● **Requirement**: Please retype every line of the records below without any changes, leaving out the pictures.
......
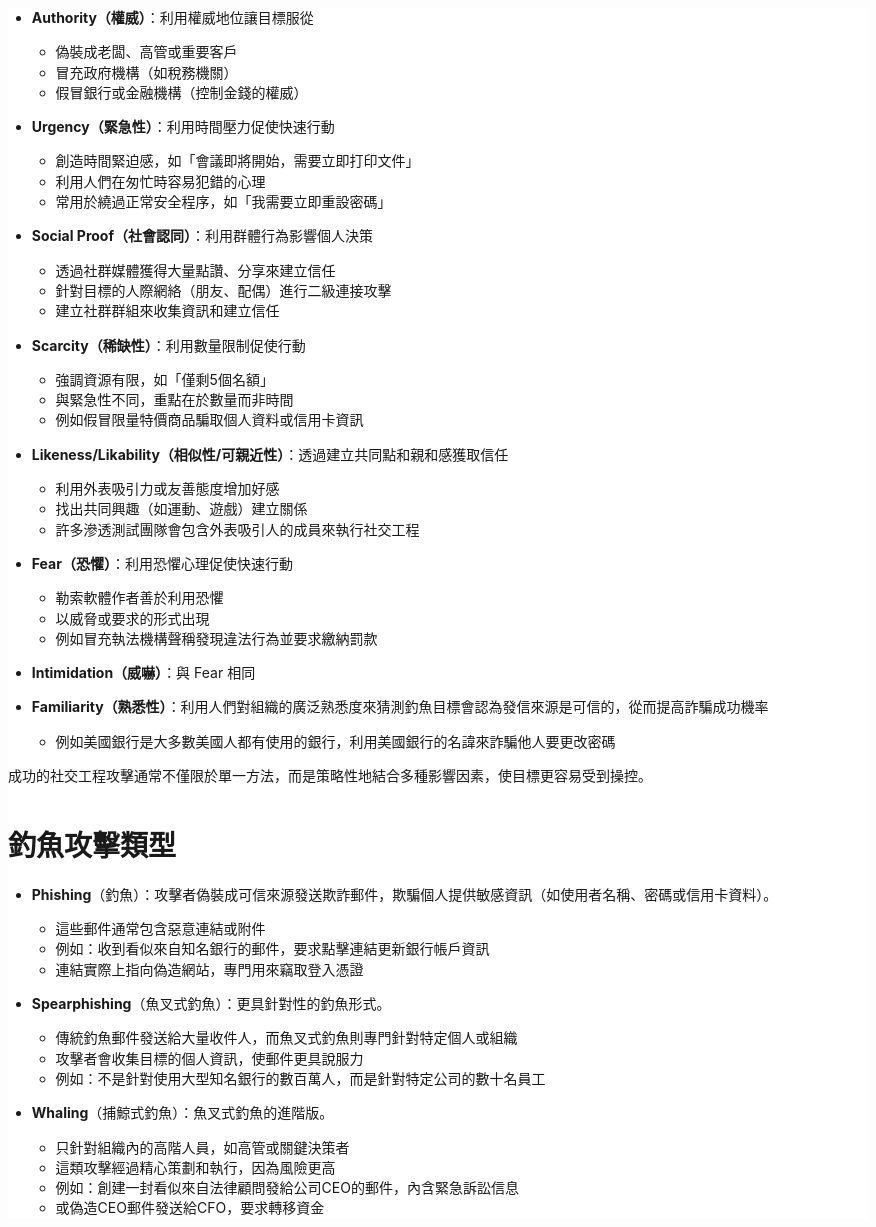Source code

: - **Authority（權威）**：利用權威地位讓目標服從
  - 偽裝成老闆、高管或重要客戶
  - 冒充政府機構（如稅務機關）
  - 假冒銀行或金融機構（控制金錢的權威）

- **Urgency（緊急性）**：利用時間壓力促使快速行動
  - 創造時間緊迫感，如「會議即將開始，需要立即打印文件」
  - 利用人們在匆忙時容易犯錯的心理
  - 常用於繞過正常安全程序，如「我需要立即重設密碼」

- **Social Proof（社會認同）**：利用群體行為影響個人決策
  - 透過社群媒體獲得大量點讚、分享來建立信任
  - 針對目標的人際網絡（朋友、配偶）進行二級連接攻擊
  - 建立社群群組來收集資訊和建立信任

- **Scarcity（稀缺性）**：利用數量限制促使行動
  - 強調資源有限，如「僅剩5個名額」
  - 與緊急性不同，重點在於數量而非時間
  - 例如假冒限量特價商品騙取個人資料或信用卡資訊

- **Likeness/Likability（相似性/可親近性）**：透過建立共同點和親和感獲取信任
  - 利用外表吸引力或友善態度增加好感
  - 找出共同興趣（如運動、遊戲）建立關係
  - 許多滲透測試團隊會包含外表吸引人的成員來執行社交工程

- **Fear（恐懼）**：利用恐懼心理促使快速行動
  - 勒索軟體作者善於利用恐懼
  - 以威脅或要求的形式出現
  - 例如冒充執法機構聲稱發現違法行為並要求繳納罰款

- **Intimidation（威嚇）**：與 Fear 相同

- **Familiarity（熟悉性）**：利用人們對組織的廣泛熟悉度來猜測釣魚目標會認為發信來源是可信的，從而提高詐騙成功機率
  - 例如美國銀行是大多數美國人都有使用的銀行，利用美國銀行的名諱來詐騙他人要更改密碼


成功的社交工程攻擊通常不僅限於單一方法，而是策略性地結合多種影響因素，使目標更容易受到操控。

# 釣魚攻擊類型

- **Phishing**（釣魚）：攻擊者偽裝成可信來源發送欺詐郵件，欺騙個人提供敏感資訊（如使用者名稱、密碼或信用卡資料）。
  - 這些郵件通常包含惡意連結或附件
  - 例如：收到看似來自知名銀行的郵件，要求點擊連結更新銀行帳戶資訊
  - 連結實際上指向偽造網站，專門用來竊取登入憑證

- **Spearphishing**（魚叉式釣魚）：更具針對性的釣魚形式。
  - 傳統釣魚郵件發送給大量收件人，而魚叉式釣魚則專門針對特定個人或組織
  - 攻擊者會收集目標的個人資訊，使郵件更具說服力
  - 例如：不是針對使用大型知名銀行的數百萬人，而是針對特定公司的數十名員工

- **Whaling**（捕鯨式釣魚）：魚叉式釣魚的進階版。
  - 只針對組織內的高階人員，如高管或關鍵決策者
  - 這類攻擊經過精心策劃和執行，因為風險更高
  - 例如：創建一封看似來自法律顧問發給公司CEO的郵件，內含緊急訴訟信息
  - 或偽造CEO郵件發送給CFO，要求轉移資金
......
● **Finished exercise**:
Source code

: - **Authority（權威）**：利用權威地位讓目標服從
  - 偽裝成老闆、高管或重要客戶
  - 冒充政府機構（如稅務機關）
  - 假冒銀行或金融機構（控制金錢的權威）

- **Urgency（緊急性）**：利用時間壓力促使快速行動
  - 創造時間緊迫感，如「會議即將開始，需要立即打印文件」
  - 利用人們在匆忙時容易犯錯的心理
  - 常用於繞過正常安全程序，如「我需要立即重設密碼」

- **Social Proof（社會認同）**：利用群體行為影響個人決策
  - 透過社群媒體獲得大量點讚、分享來建立信任
  - 針對目標的人際網絡（朋友、配偶）進行二級連接攻擊
  - 建立社群群組來收集資訊和建立信任

- **Scarcity（稀缺性）**：利用數量限制促使行動
  - 強調資源有限，如「僅剩5個名額」
  - 與緊急性不同，重點在於數量而非時間
  - 例如假冒限量特價商品騙取個人資料或信用卡資訊

- **Likeness/Likability（相似性/可親近性）**：透過建立共同點和親和感獲取信任
  - 利用外表吸引力或友善態度增加好感
  - 找出共同興趣（如運動、遊戲）建立關係
  - 許多滲透測試團隊會包含外表吸引人的成員來執行社交工程

- **Fear（恐懼）**：利用恐懼心理促使快速行動
  - 勒索軟體作者善於利用恐懼
  - 以威脅或要求的形式出現
  - 例如冒充執法機構聲稱發現違法行為並要求繳納罰款

- **Intimidation（威嚇）**：與 Fear 相同

- **Familiarity（熟悉性）**：利用人們對組織的廣泛熟悉度來猜測釣魚目標會認為發信來源是可信的，從而提高詐騙成功機率
  - 例如美國銀行是大多數美國人都有使用的銀行，利用美國銀行的名諱來詐騙他人要更改密碼


成功的社交工程攻擊通常不僅限於單一方法，而是策略性地結合多種影響因素，使目標更容易受到操控。

# 釣魚攻擊類型

- **Phishing**（釣魚）：攻擊者偽裝成可信來源發送欺詐郵件，欺騙個人提供敏感資訊（如使用者名稱、密碼或信用卡資料）。
  - 這些郵件通常包含惡意連結或附件
  - 例如：收到看似來自知名銀行的郵件，要求點擊連結更新銀行帳戶資訊
  - 連結實際上指向偽造網站，專門用來竊取登入憑證

- **Spearphishing**（魚叉式釣魚）：更具針對性的釣魚形式。
  - 傳統釣魚郵件發送給大量收件人，而魚叉式釣魚則專門針對特定個人或組織
  - 攻擊者會收集目標的個人資訊，使郵件更具說服力
  - 例如：不是針對使用大型知名銀行的數百萬人，而是針對特定公司的數十名員工

- **Whaling**（捕鯨式釣魚）：魚叉式釣魚的進階版。
  - 只針對組織內的高階人員，如高管或關鍵決策者
  - 這類攻擊經過精心策劃和執行，因為風險更高
  - 例如：創建一封看似來自法律顧問發給公司CEO的郵件，內含緊急訴訟信息
  - 或偽造CEO郵件發送給CFO，要求轉移資金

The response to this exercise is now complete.